Rasheed Wallace Comes Back From Injury, Plays One Game, Then Retires


Madison Square Garden is the last venue in which veteran forward Rasheed Wallace will bask in the familiar chants of “Sheeeeed.”

Wallace’s short stint with the Knicks, and his NBA career, is over as the 15-year basketball O.G. retired after playing just 21games with New York. Nagging effects from a stress fracture in his left foot led to his exit.

To most cats watching ball, Sheed was the ultimate “ghetto” antagonist. The metal lunchbox and hard–hat guy, who is also one of few 7-footers in league history—not named Dirk Nowitzki—to possess such a versatile and multi-faceted offensive game.

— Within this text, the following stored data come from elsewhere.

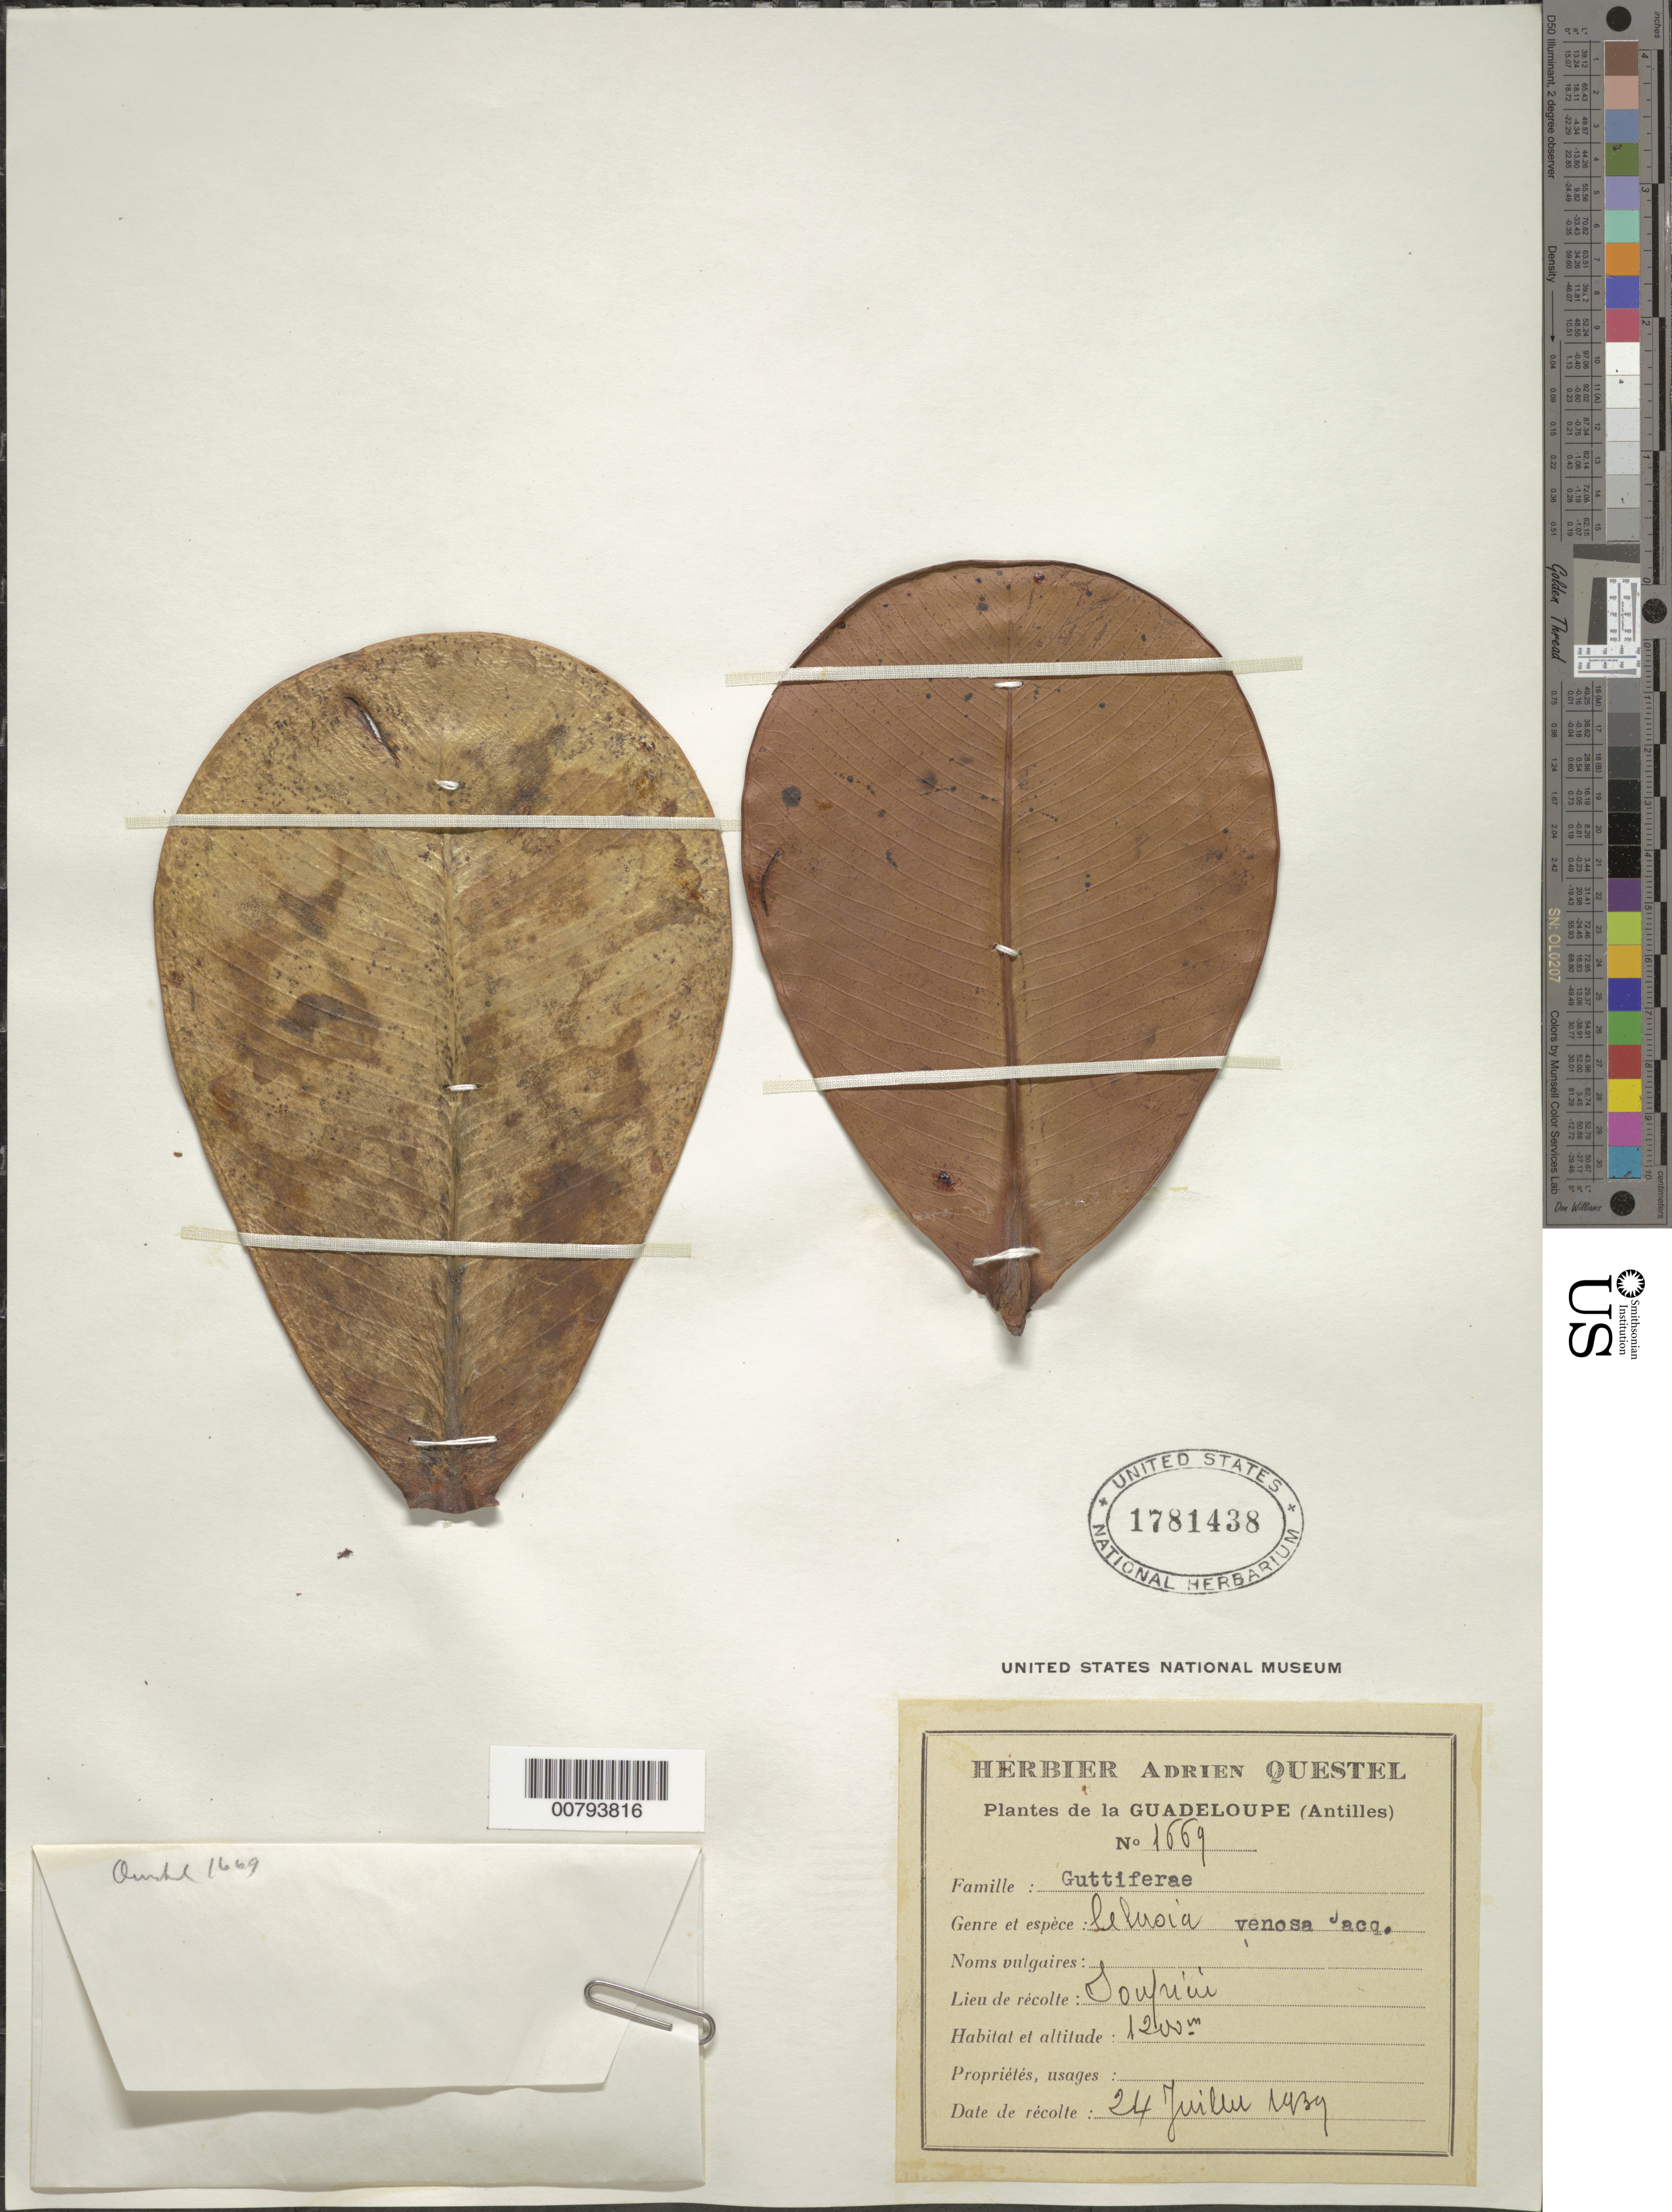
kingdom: Plantae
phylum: Tracheophyta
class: Magnoliopsida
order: Malpighiales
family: Clusiaceae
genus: Clusia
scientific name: Clusia mangle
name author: Rich. ex Planch. & Triana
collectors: A. Questel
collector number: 1669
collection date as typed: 24 Jul 1939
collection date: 1939-07-24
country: Guadeloupe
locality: Soufrierè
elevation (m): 1200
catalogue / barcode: US 1781438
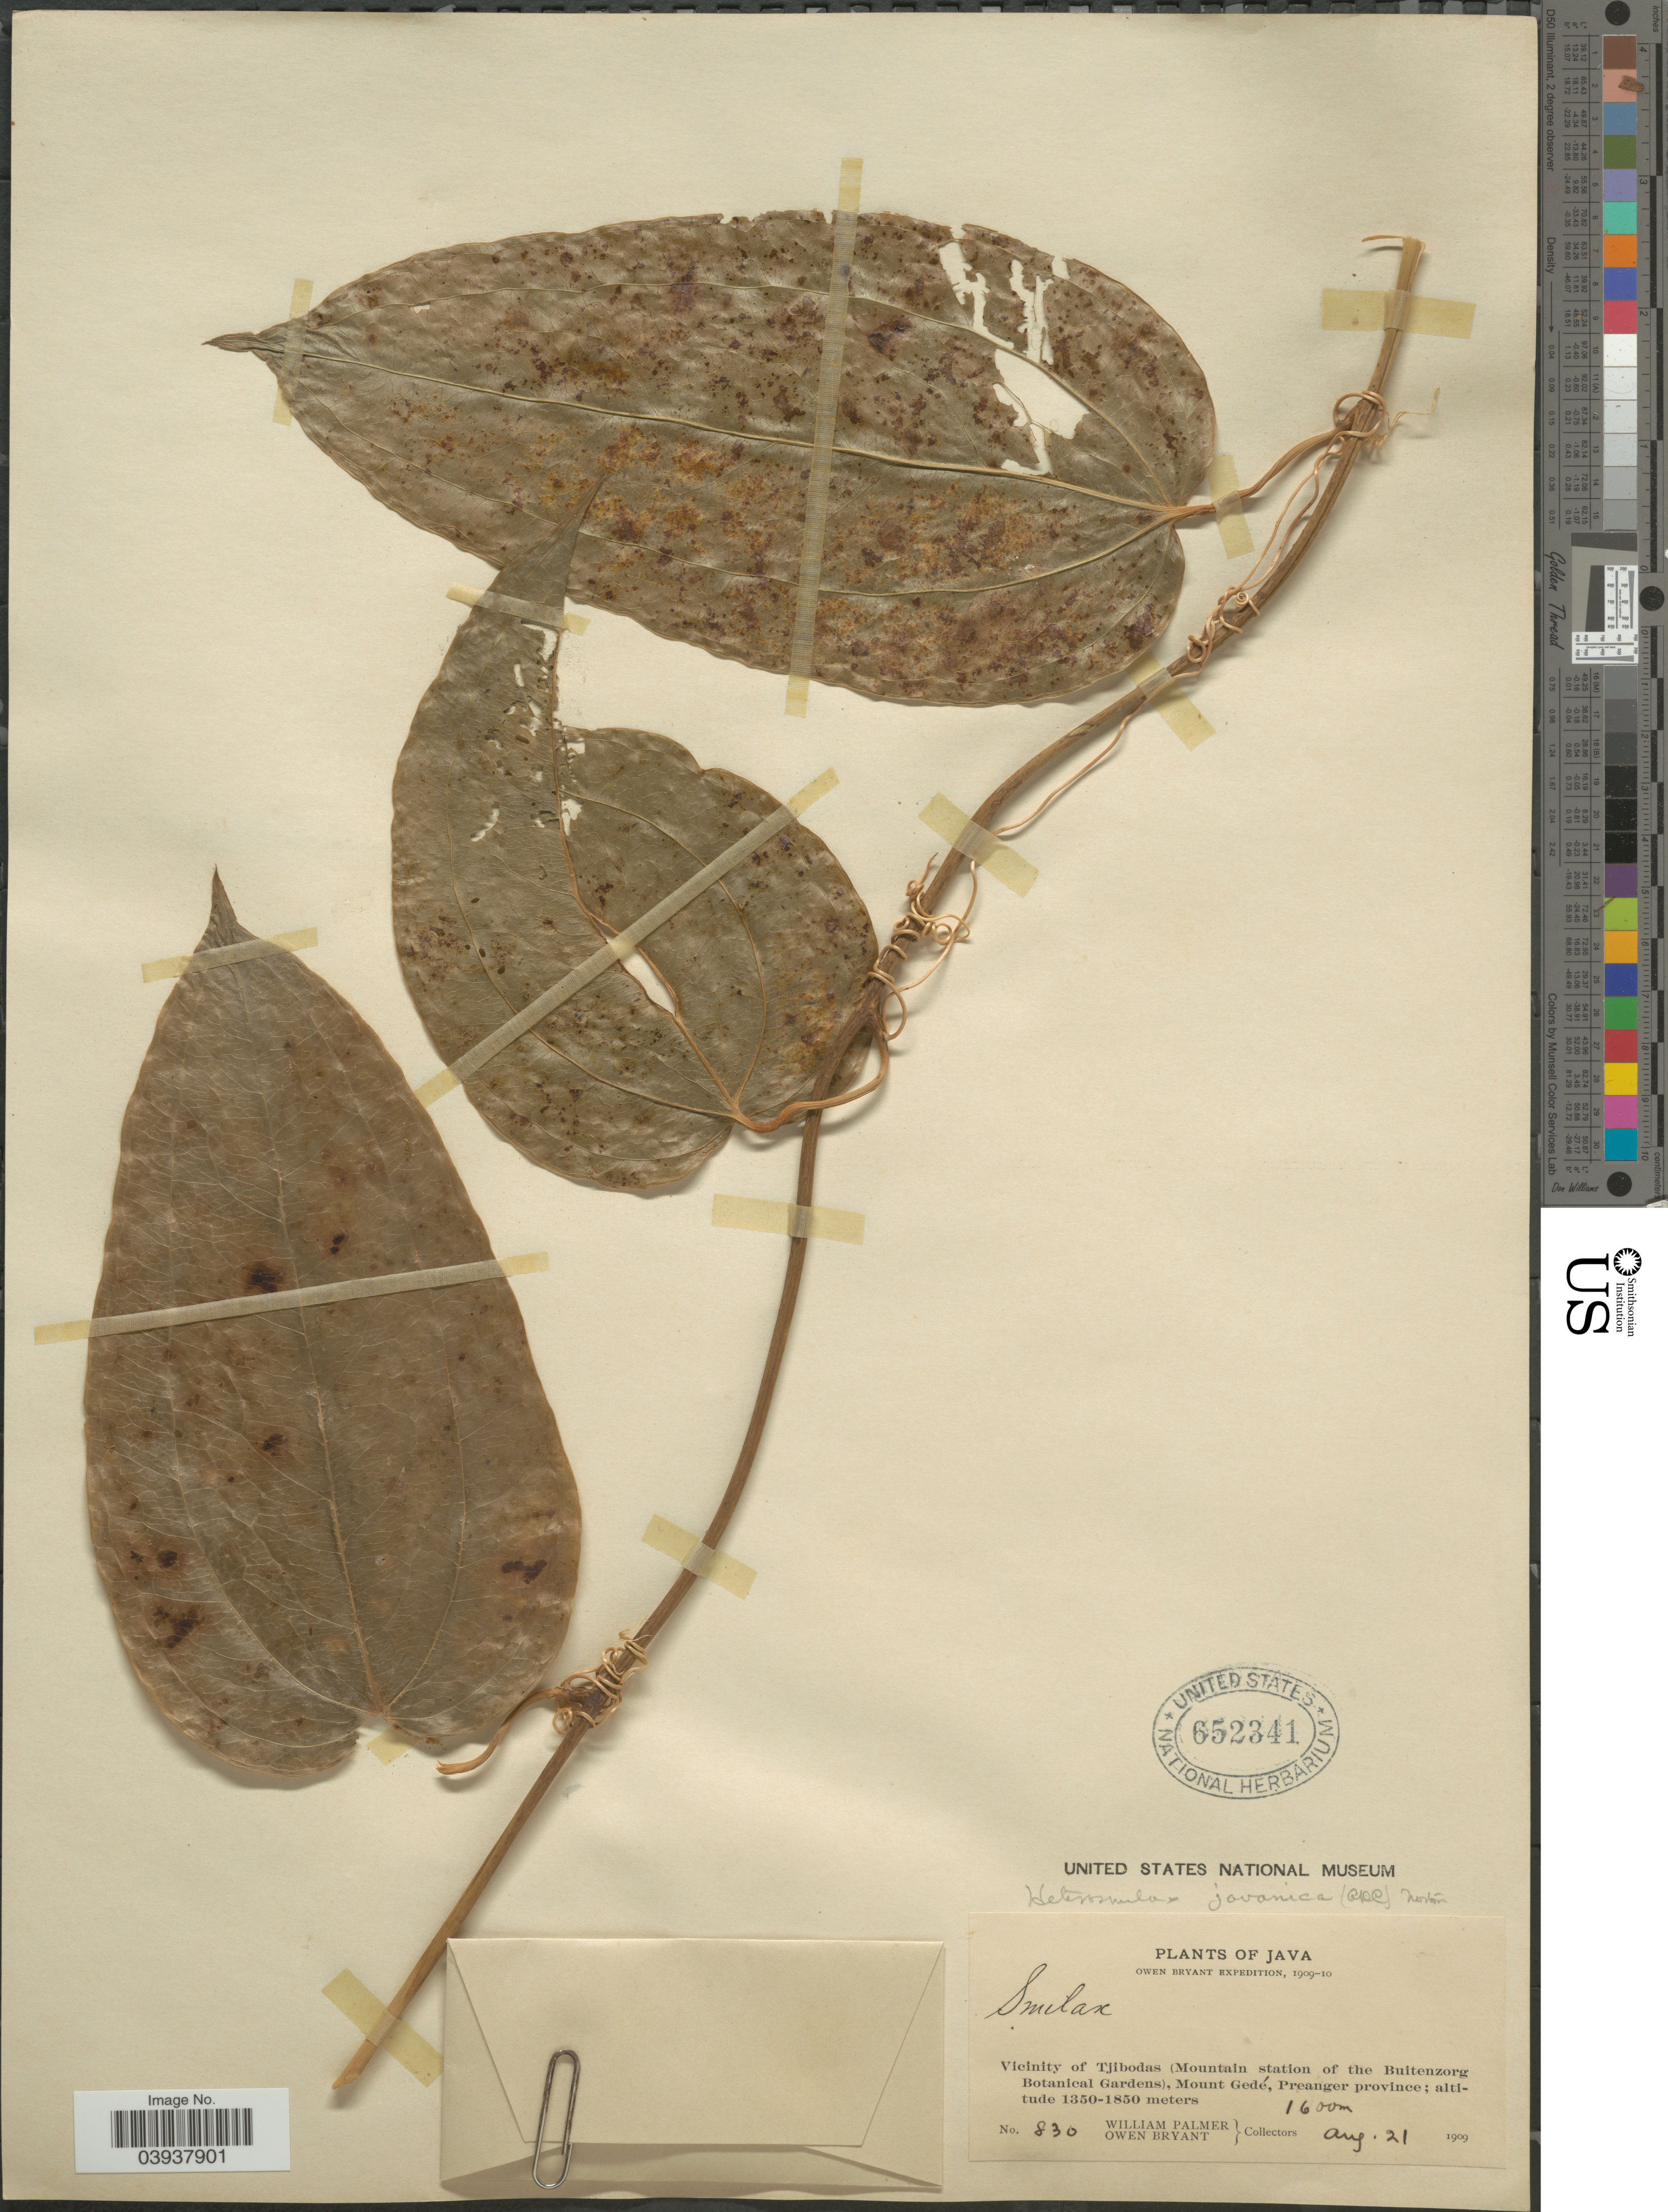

He was a throwback player, with an old-school approach in a modern era.

When the average street cat got his first dose of Wallace, Sheed immediately became one of his favorite players. Wallace was rugged. He lived to mix it up and talk junk. He was defiant, and his corn rolls and nappy fro had him looking more like a dude that lost all of his money in a craps game, than the fourth overall pick in the ‘95 NBA draft.

Regardless of where he played, his Philly roots always accented his presence. Sheed once responded to a question about his on-court overzealousness with this justification:

“I’m not going to start the game by cracking a cat in the skull if I don't get elbowed first.”   

Typical Sheed.

The University of North Carolina product finished his career with averages of 14.4 points and almost 7 boards a game. His immense talent was often overshadowed by his volatile nature, aggressive play and adversarial relationship with refs. Most of them were intimidated by Wallace and couldn’t wait to chuck him from the court, as evidenced by Wallace being the all-time leader in technical fouls with 304.

A true character of the game, Sheed was a major cog on a Piston’s team that won the ‘04 NBA Championship over a seemingly invincible Lakers team. When he was motivated, Sheed was a matchup nightmare for any forward. He swatted shots, had deft shooting range and was the emotional leader for each of the NBA teams (Washington, Portland, Detroit, Boston, Knicks) he played on.